Business Day

NUM to strike over South Deep

- Allan Seccombe

The National Union of Mineworker­s (NUM) plans to strike at the struggling South Deep mine, which is owned by Gold Fields, over plans to lay off 1,520 workers.

The National Union of Mineworker­s (NUM) plans to strike at the struggling South Deep mine, which is owned by Gold Fields, over plans to lay off 1,520 people working at the unprofitab­le operation.

South Deep has sucked in R32bn to buy and develop but has yet to make money for shareholde­rs, let alone pay back the capital.

PRODUCTION TARGETS

This is despite numerous plans and strategies since Gold Fields took ownership in 2006.

In August, Bank of America analyst Jason Fairclough described the continued downward revision of production targets and, more recently, the removal of production forecasts, as a “debacle”.

In August, Gold Fields told the market it would lay off 1,100 staff and 460 contractor­s, adding to the jobs bloodbath in the SA mining industry. At the time the mine was running up losses of R100m a month. Gold Fields said the restructur­ing meant the mine was unlikely to reach the 480,000oz gold output it had forecast for 2022 in a R3bn programme to bring it to completely mechanised production by then.
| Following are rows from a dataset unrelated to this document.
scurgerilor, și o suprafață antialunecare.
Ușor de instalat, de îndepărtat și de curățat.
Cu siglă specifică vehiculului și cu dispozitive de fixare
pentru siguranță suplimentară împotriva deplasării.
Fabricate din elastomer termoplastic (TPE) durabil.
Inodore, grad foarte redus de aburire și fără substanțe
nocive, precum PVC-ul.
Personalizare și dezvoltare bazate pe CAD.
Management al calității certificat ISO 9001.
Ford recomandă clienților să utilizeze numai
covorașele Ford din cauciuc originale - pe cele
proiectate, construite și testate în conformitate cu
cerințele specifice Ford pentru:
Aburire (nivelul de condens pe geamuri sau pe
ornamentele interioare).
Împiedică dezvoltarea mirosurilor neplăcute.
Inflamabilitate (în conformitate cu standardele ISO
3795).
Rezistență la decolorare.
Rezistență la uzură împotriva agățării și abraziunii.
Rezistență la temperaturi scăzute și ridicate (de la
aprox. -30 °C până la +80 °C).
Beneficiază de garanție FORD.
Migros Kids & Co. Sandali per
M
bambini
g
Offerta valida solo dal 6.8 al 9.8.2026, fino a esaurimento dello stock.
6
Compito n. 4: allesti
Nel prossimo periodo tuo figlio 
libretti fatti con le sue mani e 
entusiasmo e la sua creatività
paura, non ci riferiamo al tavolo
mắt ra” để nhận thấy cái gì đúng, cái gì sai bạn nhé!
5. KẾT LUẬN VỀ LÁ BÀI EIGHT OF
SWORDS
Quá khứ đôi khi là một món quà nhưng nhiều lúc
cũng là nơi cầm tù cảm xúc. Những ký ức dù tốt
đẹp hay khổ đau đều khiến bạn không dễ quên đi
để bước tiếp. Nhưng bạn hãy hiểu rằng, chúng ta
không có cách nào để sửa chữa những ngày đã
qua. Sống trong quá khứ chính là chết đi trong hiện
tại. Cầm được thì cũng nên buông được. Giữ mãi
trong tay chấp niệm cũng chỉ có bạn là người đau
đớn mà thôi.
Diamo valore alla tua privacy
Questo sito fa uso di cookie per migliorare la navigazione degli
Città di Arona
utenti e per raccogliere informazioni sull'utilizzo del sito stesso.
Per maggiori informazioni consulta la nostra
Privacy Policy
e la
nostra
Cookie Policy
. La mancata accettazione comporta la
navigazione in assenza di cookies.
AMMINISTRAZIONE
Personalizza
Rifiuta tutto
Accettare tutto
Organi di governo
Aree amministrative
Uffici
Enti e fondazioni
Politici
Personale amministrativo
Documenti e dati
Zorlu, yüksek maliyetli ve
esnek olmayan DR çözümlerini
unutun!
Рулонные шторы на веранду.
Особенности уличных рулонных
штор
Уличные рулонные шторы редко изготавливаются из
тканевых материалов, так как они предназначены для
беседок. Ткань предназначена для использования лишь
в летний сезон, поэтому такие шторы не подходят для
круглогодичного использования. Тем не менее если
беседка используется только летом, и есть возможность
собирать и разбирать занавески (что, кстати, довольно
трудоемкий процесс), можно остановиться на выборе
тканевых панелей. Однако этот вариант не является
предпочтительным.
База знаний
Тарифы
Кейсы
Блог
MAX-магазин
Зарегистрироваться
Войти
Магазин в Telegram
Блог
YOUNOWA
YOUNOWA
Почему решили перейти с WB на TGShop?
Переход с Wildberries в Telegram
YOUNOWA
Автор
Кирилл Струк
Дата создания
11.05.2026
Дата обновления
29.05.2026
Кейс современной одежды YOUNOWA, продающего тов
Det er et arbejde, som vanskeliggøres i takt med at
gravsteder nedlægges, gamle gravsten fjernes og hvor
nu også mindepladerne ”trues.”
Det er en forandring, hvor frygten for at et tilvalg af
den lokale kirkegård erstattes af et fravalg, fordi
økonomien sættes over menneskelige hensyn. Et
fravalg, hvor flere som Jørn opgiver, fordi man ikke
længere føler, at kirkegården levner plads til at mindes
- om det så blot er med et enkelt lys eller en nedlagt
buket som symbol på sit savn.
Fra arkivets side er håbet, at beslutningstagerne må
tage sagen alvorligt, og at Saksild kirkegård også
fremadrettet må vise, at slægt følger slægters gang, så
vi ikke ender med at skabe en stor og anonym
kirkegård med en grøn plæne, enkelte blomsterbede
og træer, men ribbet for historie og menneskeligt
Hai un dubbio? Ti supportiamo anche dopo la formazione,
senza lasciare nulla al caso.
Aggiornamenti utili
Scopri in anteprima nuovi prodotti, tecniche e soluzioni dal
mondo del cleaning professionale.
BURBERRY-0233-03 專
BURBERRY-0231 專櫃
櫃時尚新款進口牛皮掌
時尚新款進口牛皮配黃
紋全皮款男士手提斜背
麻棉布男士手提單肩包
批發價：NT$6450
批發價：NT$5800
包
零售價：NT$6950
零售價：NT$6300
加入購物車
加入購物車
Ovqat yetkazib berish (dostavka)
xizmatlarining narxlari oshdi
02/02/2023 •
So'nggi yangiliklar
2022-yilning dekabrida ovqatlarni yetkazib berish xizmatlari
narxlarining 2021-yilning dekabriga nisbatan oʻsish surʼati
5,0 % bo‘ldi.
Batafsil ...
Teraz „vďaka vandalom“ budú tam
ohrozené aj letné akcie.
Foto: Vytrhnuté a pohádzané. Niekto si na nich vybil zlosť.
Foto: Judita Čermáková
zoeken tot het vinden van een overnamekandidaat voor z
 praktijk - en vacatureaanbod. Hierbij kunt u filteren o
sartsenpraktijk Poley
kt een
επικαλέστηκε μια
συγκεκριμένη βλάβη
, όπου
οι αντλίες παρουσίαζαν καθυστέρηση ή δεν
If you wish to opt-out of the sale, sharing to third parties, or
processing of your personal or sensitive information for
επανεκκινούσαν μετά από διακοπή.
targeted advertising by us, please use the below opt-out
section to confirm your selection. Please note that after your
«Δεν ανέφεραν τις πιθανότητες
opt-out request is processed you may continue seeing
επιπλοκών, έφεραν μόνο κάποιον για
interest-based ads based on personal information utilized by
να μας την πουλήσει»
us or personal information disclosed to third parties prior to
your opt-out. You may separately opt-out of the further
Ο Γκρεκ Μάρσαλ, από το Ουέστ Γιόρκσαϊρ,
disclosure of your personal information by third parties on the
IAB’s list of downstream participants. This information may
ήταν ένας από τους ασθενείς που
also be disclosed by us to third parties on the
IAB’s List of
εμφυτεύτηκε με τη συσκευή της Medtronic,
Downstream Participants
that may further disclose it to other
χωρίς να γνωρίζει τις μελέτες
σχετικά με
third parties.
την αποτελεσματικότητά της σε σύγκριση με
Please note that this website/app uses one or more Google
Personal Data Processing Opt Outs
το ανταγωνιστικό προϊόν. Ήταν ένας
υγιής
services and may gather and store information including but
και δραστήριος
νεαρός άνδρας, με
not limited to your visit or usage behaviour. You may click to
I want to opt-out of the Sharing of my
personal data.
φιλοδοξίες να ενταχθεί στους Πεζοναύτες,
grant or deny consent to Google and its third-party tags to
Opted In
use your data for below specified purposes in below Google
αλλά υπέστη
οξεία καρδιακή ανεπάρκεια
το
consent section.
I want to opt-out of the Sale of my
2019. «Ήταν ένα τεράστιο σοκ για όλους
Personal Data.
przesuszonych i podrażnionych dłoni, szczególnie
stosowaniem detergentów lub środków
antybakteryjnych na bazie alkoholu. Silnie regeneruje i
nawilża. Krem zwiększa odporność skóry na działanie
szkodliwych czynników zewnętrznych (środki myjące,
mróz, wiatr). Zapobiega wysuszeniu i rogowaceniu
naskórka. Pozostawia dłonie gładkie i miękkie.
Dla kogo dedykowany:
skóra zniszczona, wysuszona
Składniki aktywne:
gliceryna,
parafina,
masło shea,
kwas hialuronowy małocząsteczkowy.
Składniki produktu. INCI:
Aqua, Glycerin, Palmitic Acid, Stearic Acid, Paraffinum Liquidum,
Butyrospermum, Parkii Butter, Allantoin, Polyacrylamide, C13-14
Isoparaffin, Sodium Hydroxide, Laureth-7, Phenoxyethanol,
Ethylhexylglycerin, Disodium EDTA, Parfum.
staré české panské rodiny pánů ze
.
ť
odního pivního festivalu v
South Deep is the last mine Gold Fields has in SA and it has run up losses of R4bn over the past five years as management tried and failed to successful­ly convert the mine to a large, deep-level, mechanised mine from the labour-intensive convention­al mine it used to be.

An initial plan pegged output at 800,000oz a year by 2014, with a revision to 680,000oz a few years later.

In 2017, the target was reduced to 500,000oz and in early 2018 was dropped to 480,000oz a year. That number was subsequent­ly taken off the table, with the firm expected to provide market guidance in February 2019.